Web 3 wallet functionality improved dramatically during this time, making it a seamless experience to connect your wallet to such marketplaces - that, along with another crypto bull-run has taken us to the point where some NFT's are selling for millions...the best example of this is the piece by Beeple.
His piece 'Everydays: The First 5000 Days' sold at auction for USD$69M.2018
Recently, there’s been a lot of attention regarding Bitcoins energy usage, and other blockchains like Ethereum have been caught up in the mix.
Digiconomist have captured some interesting data on this issue.
To understand the environmental impact, we must first understand ‘Proof-of work’ (PoW).
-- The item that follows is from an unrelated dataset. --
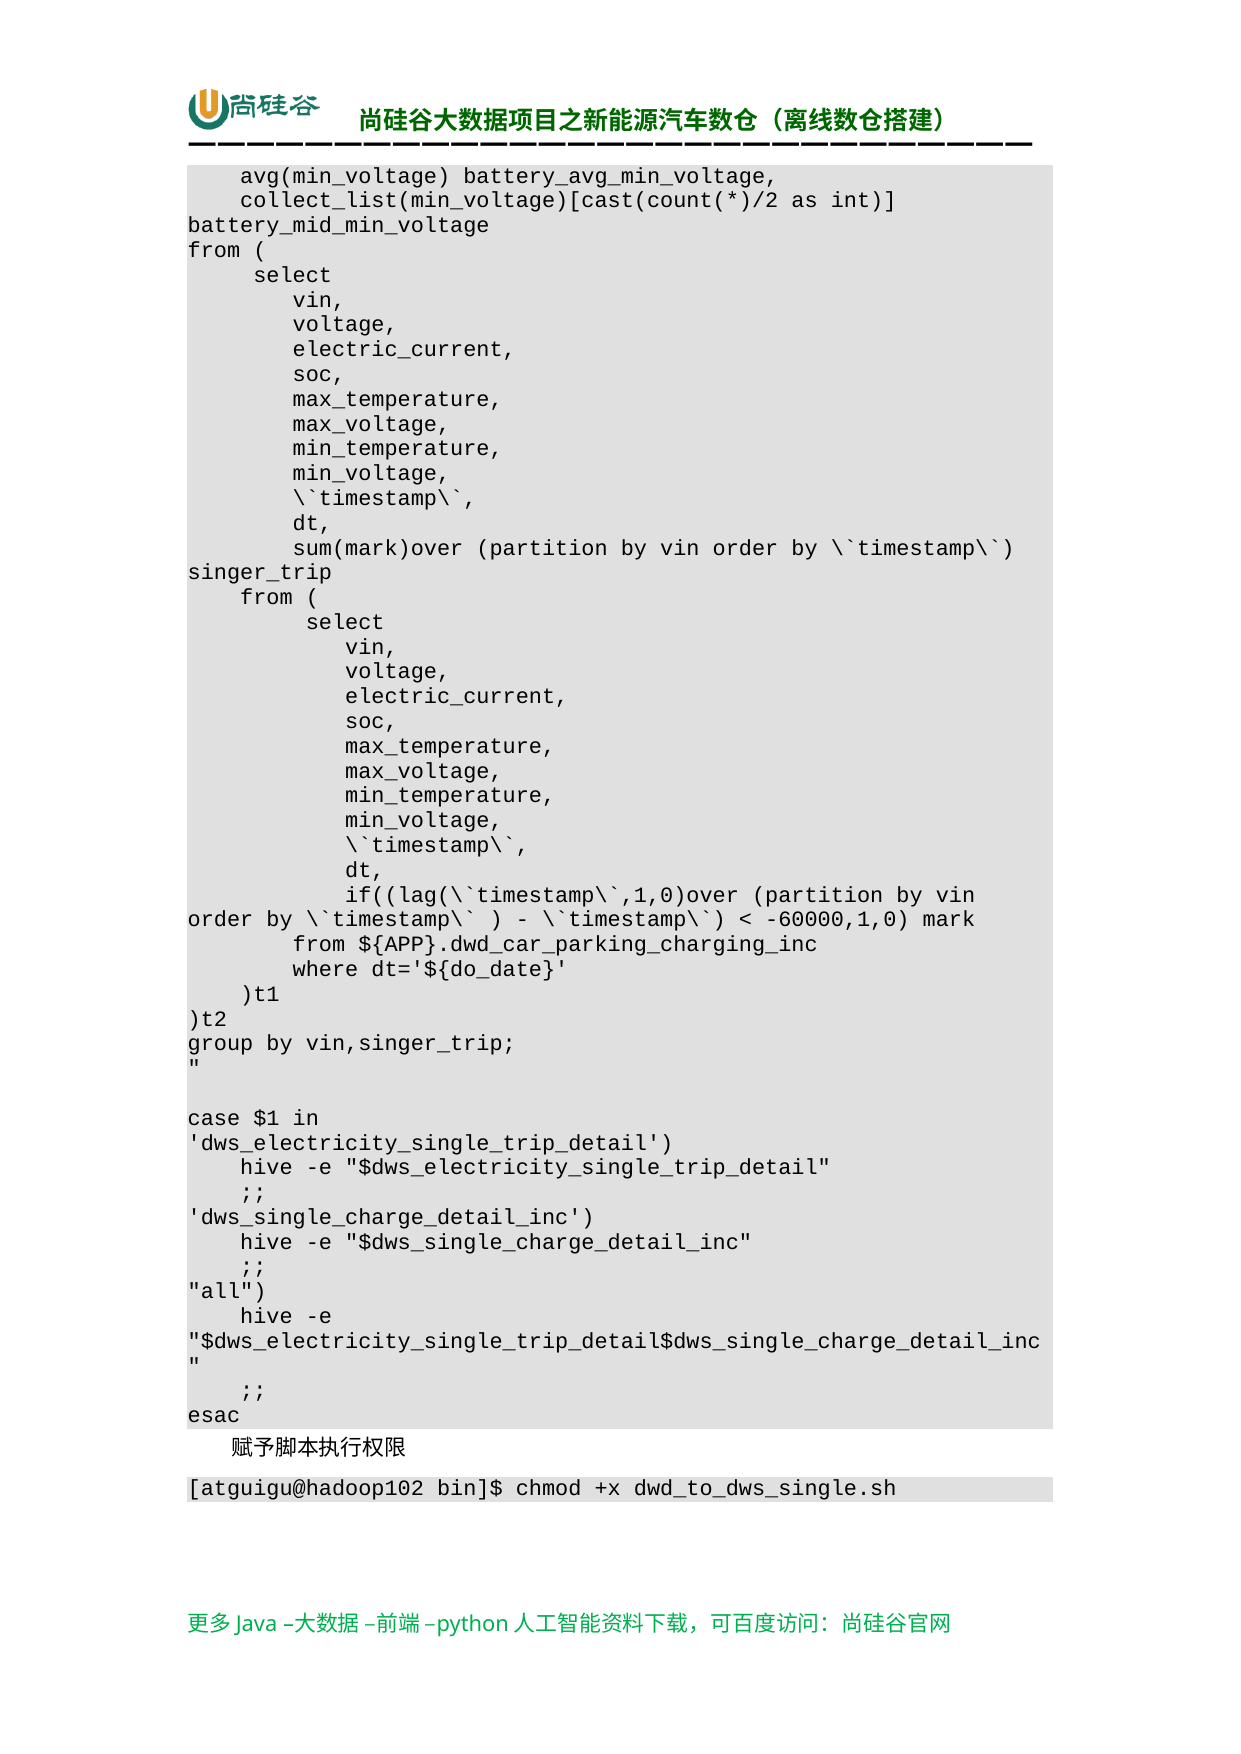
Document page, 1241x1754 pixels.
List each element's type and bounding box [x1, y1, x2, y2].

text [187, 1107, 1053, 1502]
picture [187, 88, 320, 130]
Both the Bitcoin and Ethereum blockchains are secured by the PoW consensus algorithm;
This algorithm solves the ‘double-spending problem’, an issue in the digital cash economy where the same set of funds are sent to two recipients at the same time.
When transactions are sent between users, the decentralized ledger collects these transactions into blocks and miners then compete to validate the transactions using PoW. The first miner to solve the mathematical equation then posts the result to other nodes in the network and if the transaction receives approval (the nodes reach consensus), the block becomes validated and is added to the blockchain. For the computing power used to solve the problem, the miner receives rewards.
The computing power required to solve these mathematical problems has increased, as such, more energy is being consumed and it’s caught the attention of climate activists.
Tying this back to NFTs – The craze surrounding these tokens has resulted in an increase in transactions on the Ethereum blockchain, and as a result, more computing power is being used to validate transactions, thus causing an impact on the environment.
The debate will rage on in this regard, with opponents arguing that NFTs offer no value and thus anyone supporting it, is supporting the destruction of the environment, whilst proponents of Cryptocurrency will point out that many other industries, and bodies, like the U.S. Treasury, consume far more energy for their activities, like printing USD.
I’m not sure how long this NFT run will last but nonetheless, it’s fascinating to see.